Oran - A la une

44 000 jeunes Espagnols ont émigré cette année en Europe du Nord Victimes d´un taux de chômage de près de 25%



Cette année, 44 000 Espagnols, âgés de 25 à 45 ans, ont choisi de tenter leur chance de trouver un emploi dans les pays de l´Europe du Nord. Dans leur pays, une telle possibilité est quasi-nulle en cette période de récession économique qui a poussé à son plus haut niveau le chômage. Celui-ci avoisine, aujourd´hui, les 25%, touchant plus de 40% de la jeunesse, lorsqu´il n´est que de 4% en Autriche.
Des diplômés en majorité
Ce chiffre est en augmentation de 44% par rapport à celui de l´année 2011. Cette tendance à l´exode vers l´étranger avait, pourtant, connu une légère baisse avec à 22.047 départs en 2010, lorsque la récession semblait avoir reculé, avant de remonter brusquement en 2011. En 2009, soit moins de deux années après l´apparition de la crise économique, 22.622 jeunes espagnols, en majorité des diplômés de l´enseignement supérieur et une main d´'uvre spécialisée, avaient opté déjà pour le chemin de l´exil.
L´Allemagne, moteur de l´économie européenne en quête de travailleurs étrangers, mais aussi le Danemark et le Royaume-Uni, sont les destinations privilégiées de ces émigrés, parmi lesquels des ingénieurs, des architectes et des informaticiens, qui sont conscients que le diplôme ne suffit pas pour trouver du travail.
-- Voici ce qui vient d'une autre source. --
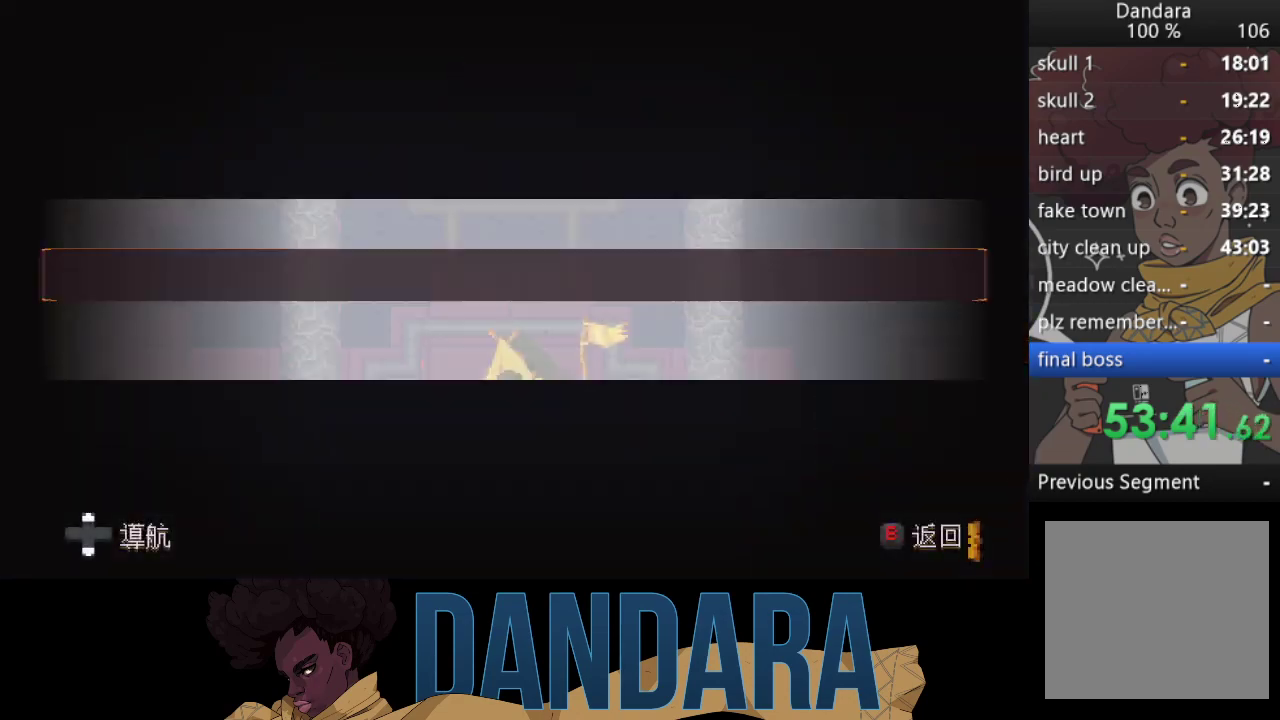
{"buttons": [], "left_stick": "center", "events": [[233, "A", "down"], [333, "A", "up"]]}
Ceux qui n´ont pas osé ont été pris dans le creux de la vague et se sont organisés en mouvement des «indignados» (indignés).
On les retrouve en première ligne dans toutes les marches de protestations sociales faisant aussi, souvent, le siège des places publiques dans la plupart des grandes villes. Cette semaine, ils étaient aux côtés des fonctionnaires qui sont sortis manifester leur colère contre la réduction de leurs salaires ordonnée par le président Rajoy, parmi lesquels il y avait vraisemblablement des policiers qui les avaient réprimés il y a quelques mois pour ces mêmes raisons. Le président lui-même puis le roi ont réduit leurs salaires, a annoncé, hier matin, la presse à la une, publiant les revenus de chacun. Le premier perçoit moins de 6 000 euros et le second environ 20 000 euros mois.
Mais ce geste purement symbolique est sans effet sur le moral des salariés et des chômeurs, alors que la grogne ne fait que commencer. Ces départs massifs à l´étranger rappellent les temps, où fuyant la dictature du général Franco et bien entendu le chômage, les Espagnols avaient massivement émigré en Amérique Latine, en France ou en Algérie, notamment à Oran où l´ancien syndicaliste Camacho, qui y avait passé 17 ans, se rappelait que «dans les années 1950 on parlait plus l´espagnol que l´arabe ou le français» dans la capitale de l´ouest algérien.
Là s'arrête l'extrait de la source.